CIOs are becoming increasingly involved in business performance intelligence (BPI), a rapidly growing subset of the business intelligence market. BPI involves planning and budgeting, Balanced Scorecard performance management, and activity based costing. And to be effective, CIOs must understand three things: 1. how BPI apps are changing;
2. the potential value of those changes; and
3. how organizations can best use emerging BPI capabilities.
BPI applications are undergoing three key changes. The first should come as no surprise. Web technology has enhanced these tools' capabilities to quickly collect and disseminate information. The other two changes are not as obvious. They include both broader capabilities beyond traditional BPI, including strategy development, process and knowledge management, and more integrated solutions that include applications from multiple BPI categories.

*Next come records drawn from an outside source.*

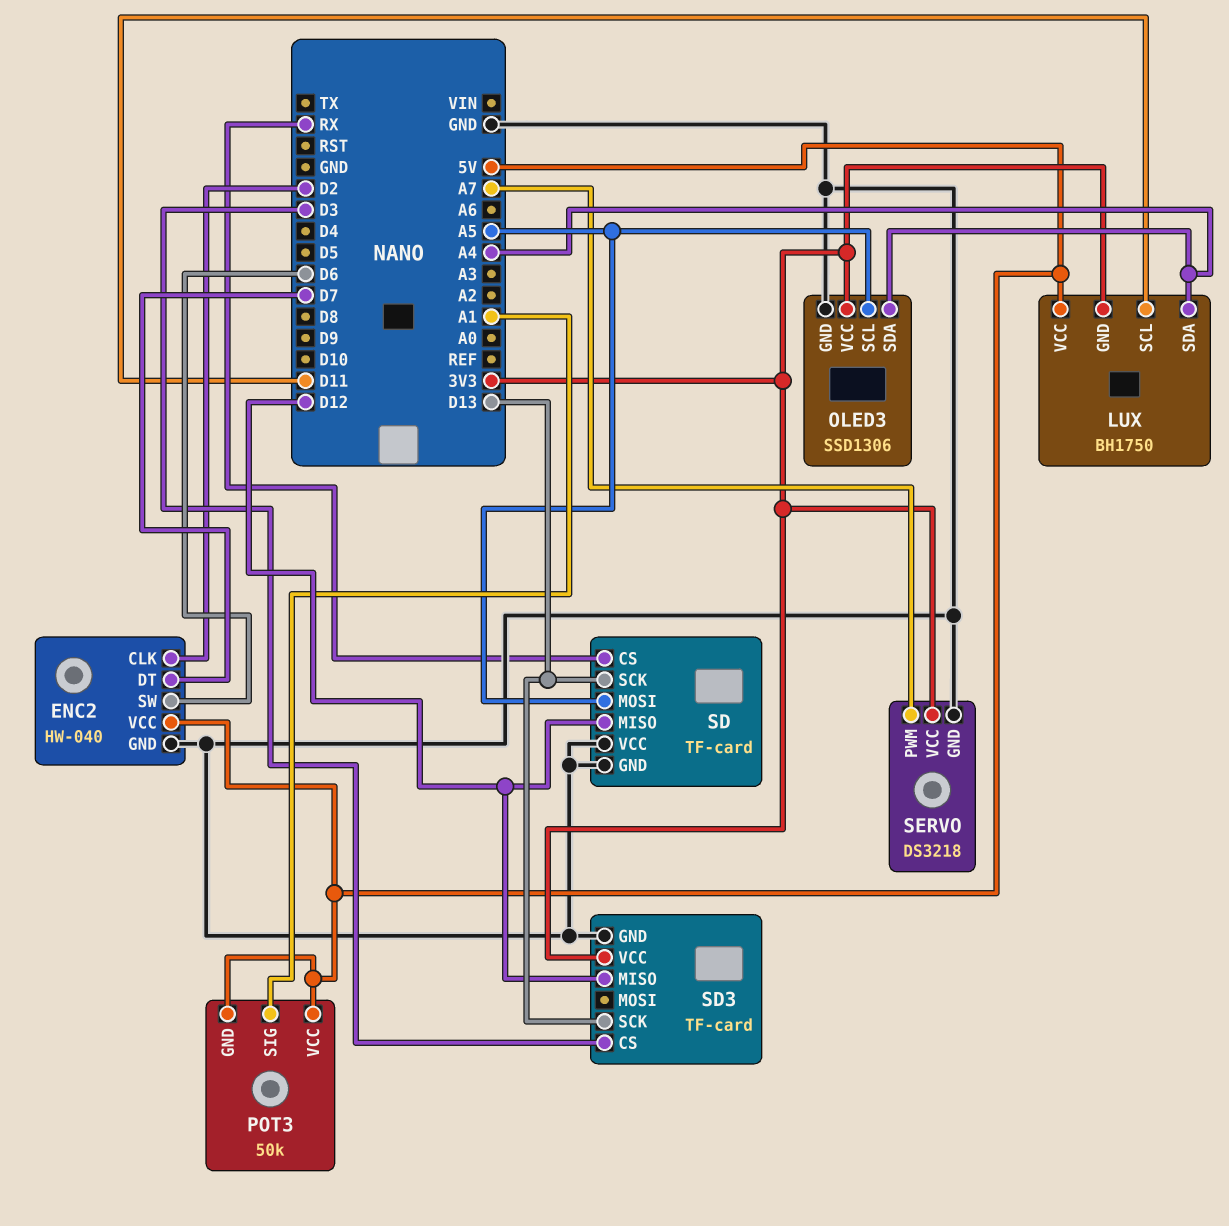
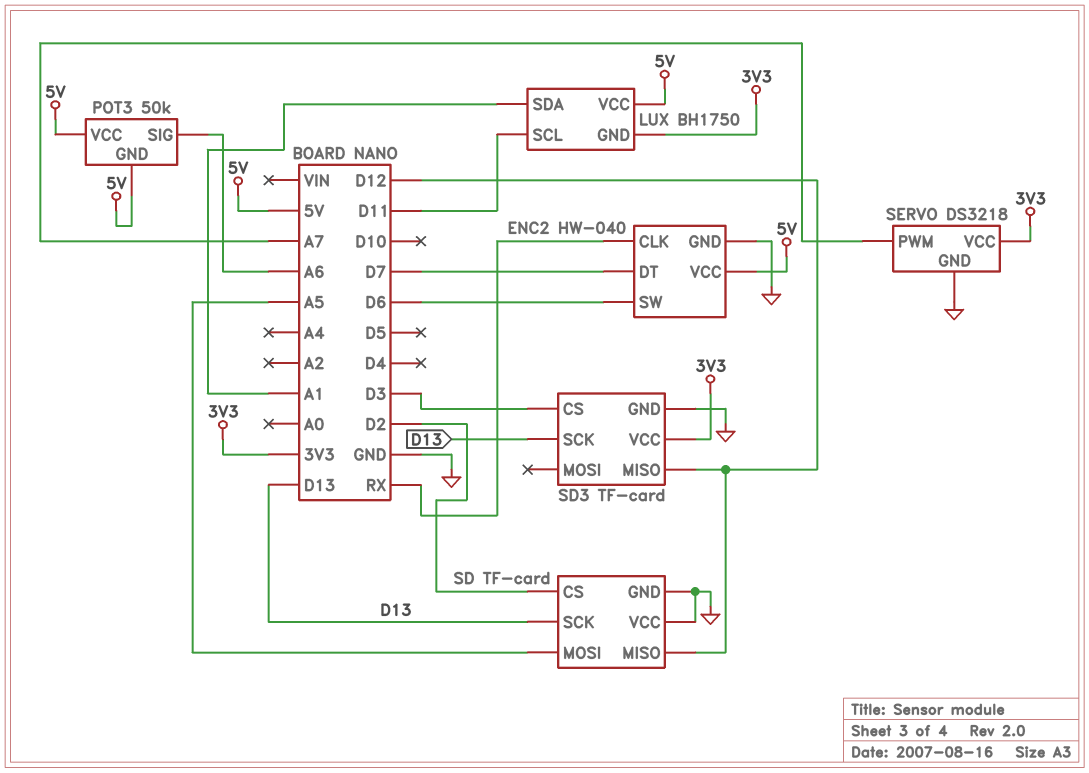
ENC2 pin CLK: D2 -> RX
LUX pin SDA: A4 -> A1
OLED3: SSD1306 -> none
OLED3 pin GND: GND -> none
OLED3 pin SCL: A5 -> none
OLED3 pin SDA: A4 -> none
OLED3 pin VCC: 3V3 -> none
POT3 pin SIG: A1 -> A6
SD pin CS: RX -> D2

These trends are significant because they will help organizations move beyond traditional budgeting and functionally based performance management by continuously planning, measuring costs and managing performance around processes and outputs. In turn, stretching the BPI boundaries provides one capability that these applications can't provide individually: the chance to manage trade-offs—the conflicting cost and service objectives that affect virtually every aspect of organization performance.
That all becomes important for CIOs because it lets them more effectively manage several key issues:
- Expectations of senior executives and internal customers, by encouraging informed conversations about planned and actual service levels, in light of budgetary constraints and work volume.
- Business value of IT, by expressing it in terms of contributions to lower process costs, higher service levels and revenue.
- Activities and decisions external to IT that affect IT spending and performance.
BPI tools let CIOs achieve those objectives by expanding the scope of IT management beyond the IT function to the entire organization. That enables them to manage IT from the customer's perspective.
The BPI capabilities that will help CIOs address the aforementioned management issues are the same ones that will let organizations address broader management challenges by continuously translating what customers are demanding and willing to pay for into cost and service objectives for specific processes and activities. Flexibility and innovation should increase as people focus on optimizing the cost, cycle time and quality of overall processes, rather than those of individual functions and activities. Companies will also be able to better execute strategy, by turning strategic objectives and budgetary constraints into specific, realistic and executable targets.
Larger and more complex organizations will likely benefit the most from these capabilities. In fact, these organizations are often the same ones struggling to achieve the objectives of ERP and CRM initiatives. In such cases, the value of BPI goes well beyond tactical sources by enabling organizations to fully exploit the information contained in those systems.
Essentially, what BPI applications do is present information in a way that enables clear communication. People can "speak the same language" because there is an explicit linkage between strategic, financial and operational information. Enabling this form of communication will increasingly become an important role for IT to play when creating the competitive advantages organizations seek.
What does all this mean to the CIO? It presents an opportunity to not only confront issues that are important to the IT function, but in the process, help the organization address management challenges critical to strategy execution and profitable growth. Helping an organization establish the right BPI application plays an important role in entrenching the CIO as a business leader.